Dutchess_III's avatar

It’s an instinct among the higher primates, really. But to what extent you socialize is an individual choice.

stanleybmanly's avatar

Bullying is an excellent example of social interaction. What your dad was telling you is that social interaction is “so important” because one way or another, it is unavoidable.

Would you consider bullying an example of extroversion? Here’s a tip. The bully has a single talent enabling his hobby, and that is in knowing who to intimidate and who to avoid. They are invariably cowards—lazy cowards, and usually dimwitted to boot. There are occasional exceptions—the outright psychopaths, but the optimal defense still applies. And that defense is to assure the bully that messing with you is a hazardous business. There are a multitude of strategies for achievement of this. Think it through—the sooner the better.

snowberry's avatar

I did a search for “dealing with bullies”. I found a huge number of links. This is one.

https://www.wikihow.com/Deal-With-Bullies

Dutchess_III's avatar

It’s just a bitch that she has to go through this alone.

Zaku's avatar

It’s good to have friends and very useful to develop some social skills, but extroverted behavior is very overrated in American society. It’s also valued, so can be valuable… but if you are essentially introverted, then it can be difficult and confusing when people around you try to get you to be more extroverted and do social activities or whatever.

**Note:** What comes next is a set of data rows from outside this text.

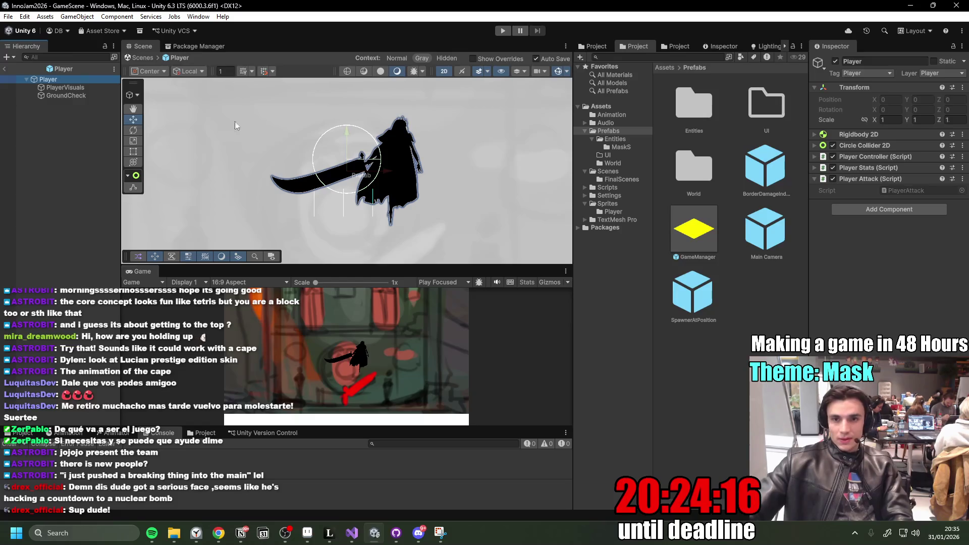
left_click(71, 90)
left_click(65, 80)
left_click(73, 95)
left_click(63, 86)
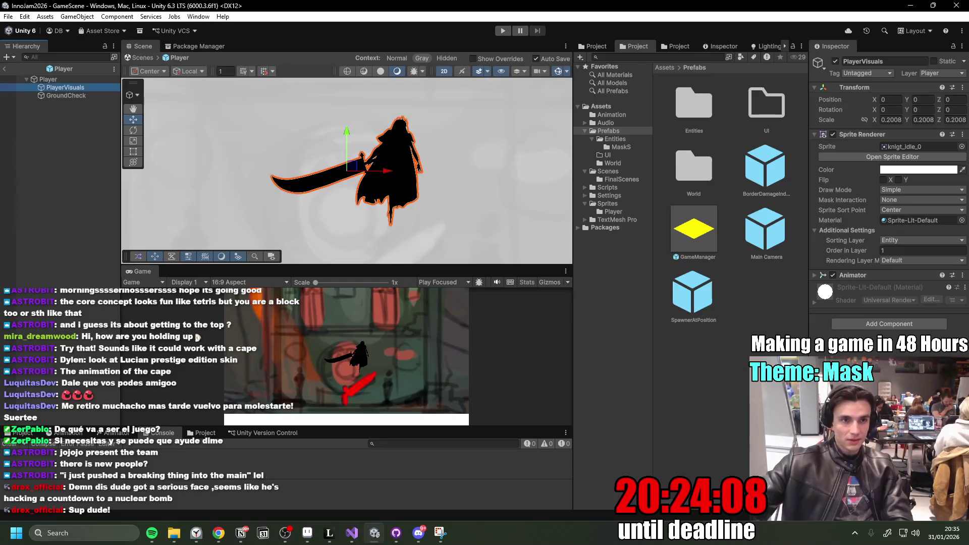
Recheck the Player root, GroundCheck and PlayerVisuals' Animator, finishing with PlayerVisuals selected.
left_click(74, 87, "ctrl")
left_click(76, 78)
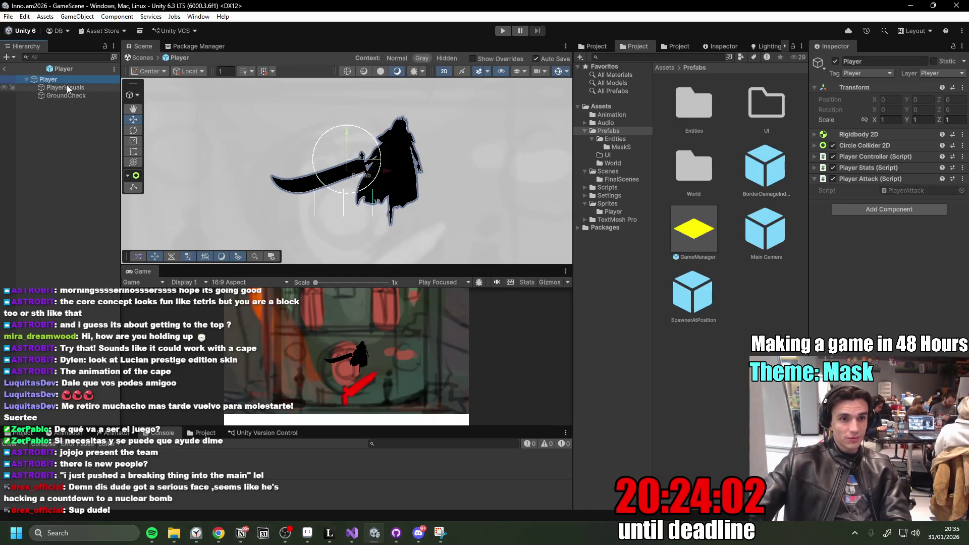
left_click(67, 86)
left_click(75, 80)
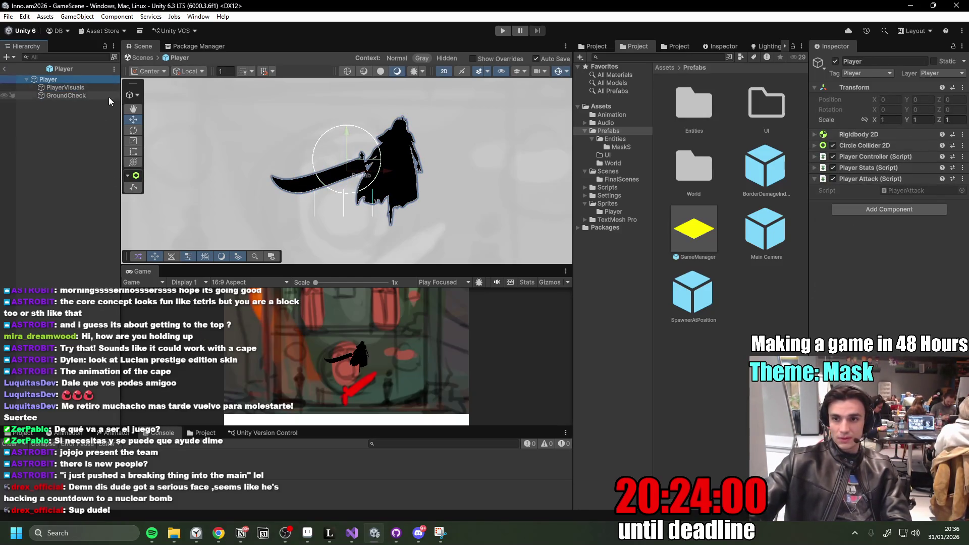
left_click(59, 87)
left_click(86, 96)
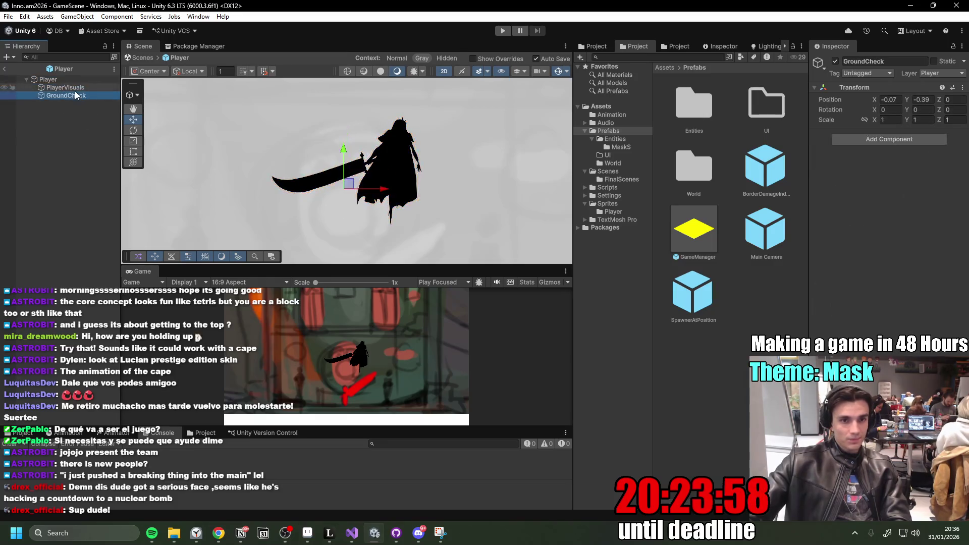
left_click(75, 90)
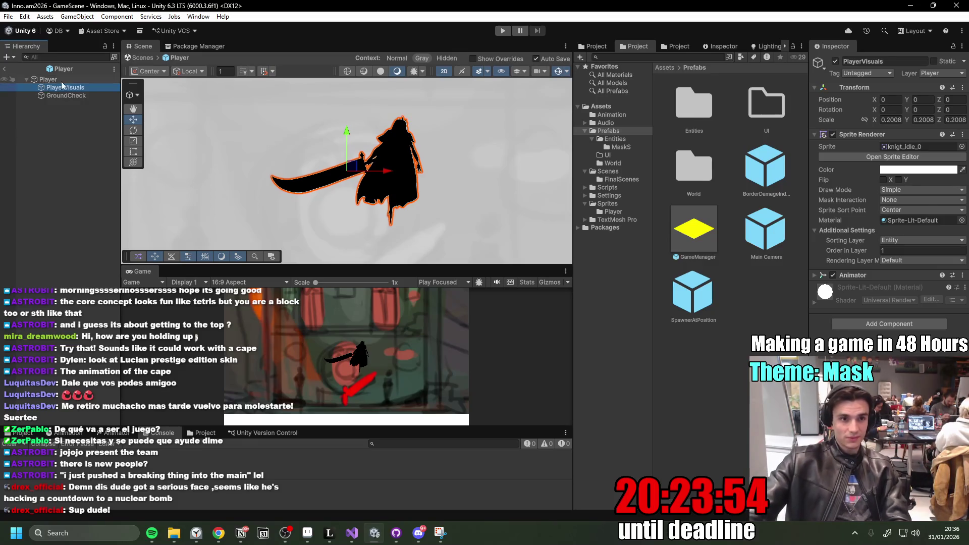
left_click(61, 79)
left_click(82, 87)
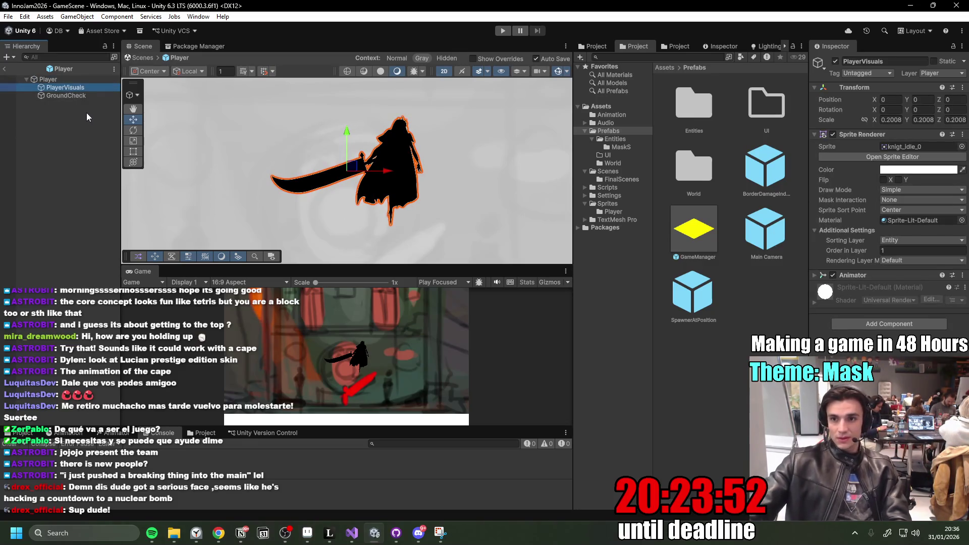
left_click(72, 96)
left_click(70, 84)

Social skills can be useful for an introvert. For instance, to get bullies to leave you alone. Also, even as an introvert, it can be wonderful to find people whom you can connect with and be friends. Sometimes they can even be extroverted themselves.

snowberry's avatar

@Zaku is right. The link I posted above gives similar advice, along with “dos and don’ts” of ways you can use social skills to deal with bullies.

Inspired_2write's avatar

One can find another introvert ( activities, library areas etc to find them).
Form your own group based on interests and compatibility.